* Passage du texte
++++++++

Sacris Solemniis - str. 2: "ejus manibus": de ses mains ...
Tous sont l'écho de la même idée: le sacrifice volontaire
du Christ.
Enfin, aux Matines, str. 5; "solis presbyteris"
à ses seuls pretres, il donne le dépôt eucharistique.
Ainsi le chant est construit pour faire apparaître
l'idée, et inversement, l'idée crée le chant, ses échos et ses accents dans la
transparence et la simplicité.
Cette simplicité - qui est peut-être plus exactement un
refus de l'ornementation telle que l'entendaient les Anciens (plus sensibles
aux syllabes nombreuses) - n'est pas le rejet d'un certain symbolisme poétique.
Le théologien et le liturgiste ne font qu'un dans le souci d'un langage
parfaitement adapté au chant du Sacrement. C'est pourquoi saint Thomas emploie
fréquemment les termes du vocabulaire liturgique qui est en réalité le
vocabulaire patristique (le second étant la source du premier)[29].
Par exemple (dans Sacris Solemniis, au v. 2) PRAECONIUM,
signifiant proclamation solennelle", ici "louange, chant solennel à
Dieu", est inexistant dans la Bible où l'on rencontre "praeco",
"le hérault", six fois dans l'Ancien Testament et une fois dans le
Nouveau Testament. Employé sept fois dans toute l'œuvre de saint Thomas,
"praeconium" est très fréquent dans la liturgie - le chant de
"l'Exultet" pascal fut longtemps nommé "Praeconium
Pascale"- . L'on peut donc noter la force de ce mot dans la volonté d'une
expression plus noble, déjà annoncé par la locution initiale "sacris
solemniis!'et faisant écho au terme poétique classique, lui aussi fréquent chez
les Pères, de "praecordia". La louange doit venir du fond même de
notre être, touchant notre affection (corda), notre intelligence (voces) et
notre volonté (opera) (v. 4).

++++++++

* Travail à faire
(a) D'après le passage sur Sacris Solemniis, combien de fois saint Thomas emploie-t-il le mot « praeconium » dans toute son œuvre ?
(b) Poursuivez le passage sur Sacris Solemniis après sa dernière phrase.
Les données ne jouent ici aucun rôle.

* Extrait de données
++++++++

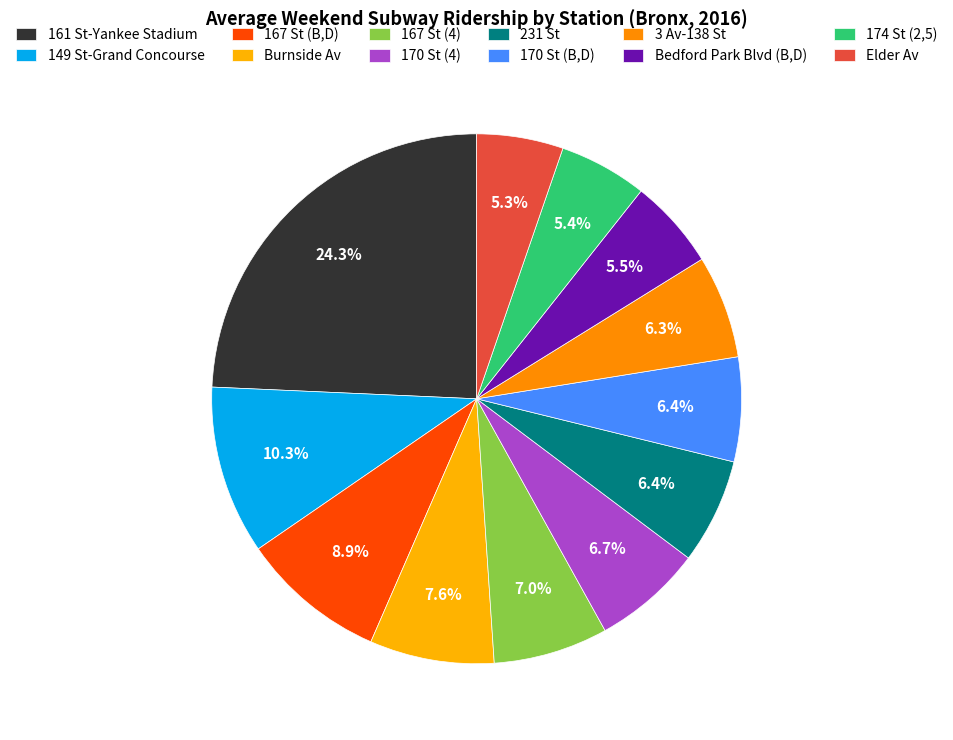

Count the number of slices in the pie.

12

++++++++

* Corrigé des exercices
(a) Sept fois.

(b)
Au v. 13 de Sacris Solemniis et au v.7 de Verbum
Supernum, on note la reprise de FERCULUM: à l'origine "le plateau du
service de table", puis "les mets qui sont sur le plateau", il
signifie ici "la nourriture". Rarissime dans la Bible (un emploi dans
l'Ancien testament) et peu fréquent chez saint Thomas (sept emplois), ce terme,
chez les Pères, a le sens de "nourriture de la Parole et des commandements
divins". Désignant l'Eucharistie, on ne le rencontre pas dans les oraisons
ni dans les sacramentaires. Il faut attendre l'Office du Corpus Christi.
"Dedit fragilibus corporis ferculum" (v. 13 de
Sacris Solemniis):
"Il a donné aux faibles l'aliment de son
corps."
"Prius in vitae ferculo
se tradidit discipulis" v. 7 (Verbum Supernum)
"Le premier il se livra lui-même à ses disciples en
aliment de vie"
"Ferculum", l'aliment de vie donné par le Verbe
- qui est don de Vie -répare notre fragilité. Il nous soutient, nous restaure
et nous fortifie, annonçant le v. 20, str. 5 (Verbum Supernum)
"da robur, fer auxilium"
"donne nous la force, porte nous secours".
Dans la deuxième strophe de Verbum Supernum, AEMULIS,
"rival, adversaire": utilisé trois fois au "1er Livre des
Rois" et six fois par saint Thomas, renvoie ici aux Princes des prêtres et
aux pharisiens jaloux du Christ en qui ils voyaient un rival ...
"Près de mourir, allant être livré A ses ennemis
par un disciple..."
(traduction Spitzmuller)
Le texte latin est plus frappant encore, qui encadre "tradendus"
par "suis ... aemulis". Le Christ trahi et livré est totalement
aux pouvoirs de ses ennemis, eux-mêmes sous l'emprise de Satan. En effet, dans
la langue patristique, "aemulus" désigne souvent notre ennemi, Satan,
i.e., l'adversaire.
Il faudrait aussi noter l'emploi unique chez saint Thomas
d'un terme liturgique LEGITIMA (Sacris Solemniis, v. 7) que l'on rencontre
trois fois dans la Bible avec la même signification: "legitima",
orum: ce sont les "préceptes, les commandements", tout ce qui est
conforme à la loi divine.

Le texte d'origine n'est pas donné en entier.